In response to the country's “dual carbon” strategy, new quality productivity has spawned new demand. At the management level, the company provided “Dutch source network storage” to expand the multi-product business, and the company's internal rate of return reached 12.6%; at the environmental level, the company's carbon emission intensity decreased by 28.5% compared to 2019; at the social level, the company continued to promote business intelligence to achieve immediate monitoring, early warning and evaluation of production safety, and the work-related injury rate dropped to 0.4 per million hours. ESG Digital Intelligence Construction has completed the launch of the digital intelligence system to achieve a fully closed loop of ESG data management. MSCI's ESG rating was upgraded from BBB to A, and the rating jumped for two consecutive years, making it the highest rating in the A-share gas industry.
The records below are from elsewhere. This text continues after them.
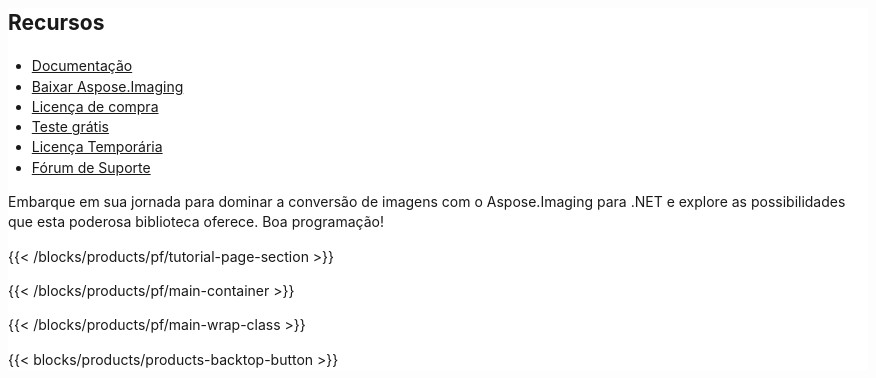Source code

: ## Recursos
- [Documentação](https://reference.aspose.com/imaging/net/)
- [Baixar Aspose.Imaging](https://releases.aspose.com/imaging/net/)
- [Licença de compra](https://purchase.aspose.com/buy)
- [Teste grátis](https://releases.aspose.com/imaging/net/)
- [Licença Temporária](https://purchase.aspose.com/temporary-license/)
- [Fórum de Suporte](https://forum.aspose.com/c/imaging/10)

Embarque em sua jornada para dominar a conversão de imagens com o Aspose.Imaging para .NET e explore as possibilidades que esta poderosa biblioteca oferece. Boa programação!

{{< /blocks/products/pf/tutorial-page-section >}}

{{< /blocks/products/pf/main-container >}}

{{< /blocks/products/pf/main-wrap-class >}}

{{< blocks/products/products-backtop-button >}}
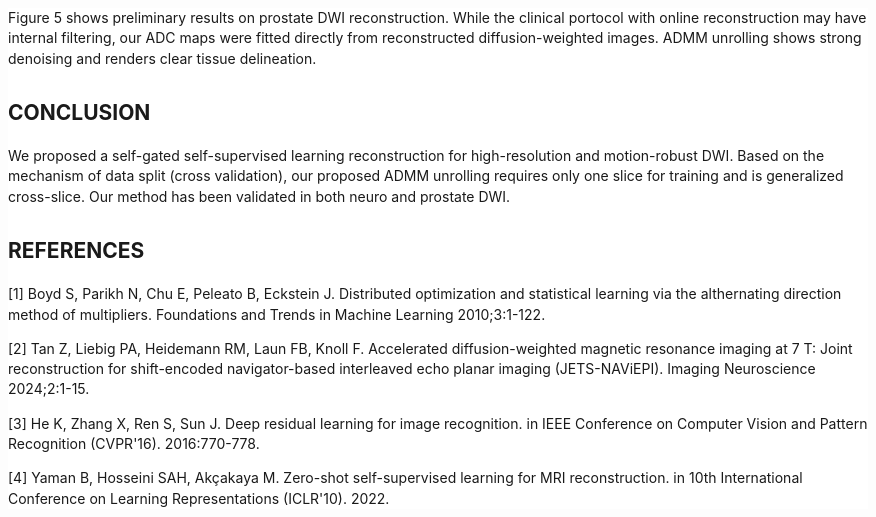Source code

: Figure 5 shows preliminary results on prostate DWI reconstruction. While the clinical portocol with online reconstruction may have internal filtering, our ADC maps were fitted directly from reconstructed diffusion-weighted images. ADMM unrolling shows strong denoising and renders clear tissue delineation.

## CONCLUSION

We proposed a self-gated self-supervised learning reconstruction for high-resolution and motion-robust DWI. Based on the mechanism of data split (cross validation), our proposed ADMM unrolling requires only one slice for training and is generalized cross-slice. Our method has been validated in both neuro and prostate DWI.

## REFERENCES

[1] Boyd S, Parikh N, Chu E, Peleato B, Eckstein J. Distributed optimization and statistical learning via the althernating direction method of multipliers. Foundations and Trends in Machine Learning 2010;3:1-122.

[2] Tan Z, Liebig PA, Heidemann RM, Laun FB, Knoll F. Accelerated diffusion-weighted magnetic resonance imaging at 7 T: Joint reconstruction for shift-encoded navigator-based interleaved echo planar imaging (JETS-NAViEPI). Imaging Neuroscience 2024;2:1-15.

[3] He K, Zhang X, Ren S, Sun J. Deep residual learning for image recognition. in IEEE Conference on Computer Vision and Pattern Recognition (CVPR'16). 2016:770-778.

[4] Yaman B, Hosseini SAH, Akçakaya M. Zero-shot self-supervised learning for MRI reconstruction. in 10th International Conference on Learning Representations (ICLR'10). 2022.
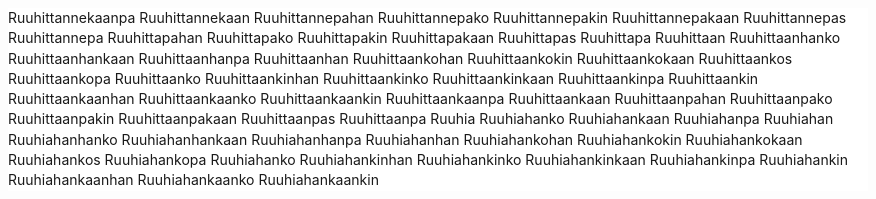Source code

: Ruuhittannekaanpa
Ruuhittannekaan
Ruuhittannepahan
Ruuhittannepako
Ruuhittannepakin
Ruuhittannepakaan
Ruuhittannepas
Ruuhittannepa
Ruuhittapahan
Ruuhittapako
Ruuhittapakin
Ruuhittapakaan
Ruuhittapas
Ruuhittapa
Ruuhittaan
Ruuhittaanhanko
Ruuhittaanhankaan
Ruuhittaanhanpa
Ruuhittaanhan
Ruuhittaankohan
Ruuhittaankokin
Ruuhittaankokaan
Ruuhittaankos
Ruuhittaankopa
Ruuhittaanko
Ruuhittaankinhan
Ruuhittaankinko
Ruuhittaankinkaan
Ruuhittaankinpa
Ruuhittaankin
Ruuhittaankaanhan
Ruuhittaankaanko
Ruuhittaankaankin
Ruuhittaankaanpa
Ruuhittaankaan
Ruuhittaanpahan
Ruuhittaanpako
Ruuhittaanpakin
Ruuhittaanpakaan
Ruuhittaanpas
Ruuhittaanpa
Ruuhia
Ruuhiahanko
Ruuhiahankaan
Ruuhiahanpa
Ruuhiahan
Ruuhiahanhanko
Ruuhiahanhankaan
Ruuhiahanhanpa
Ruuhiahanhan
Ruuhiahankohan
Ruuhiahankokin
Ruuhiahankokaan
Ruuhiahankos
Ruuhiahankopa
Ruuhiahanko
Ruuhiahankinhan
Ruuhiahankinko
Ruuhiahankinkaan
Ruuhiahankinpa
Ruuhiahankin
Ruuhiahankaanhan
Ruuhiahankaanko
Ruuhiahankaankin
Valuation forecasts and investment suggestions: Looking ahead to 2024, we believe that due to the macro and industry environment, the decline in the company's new connections will still have a negative impact on future profits, but the overall operation of the company is relatively steady. Based on the company's performance, we adjusted the company's main operating income for FY24-26 to be 1,224.75 (-3%)/132.386/143,859 billion yuan, respectively, and the corresponding net profit to mother was 81.34 (-23%) /86.33/9.357 billion yuan. Based on the DCF model, the target price was 73.99 HKD/share (-21%), maintaining the “superior to the market” rating.

Risks: macroeconomic policy risk; risk of natural gas price fluctuations; risk of terminal demand falling short of expectations.

The translation is provided by third-party software.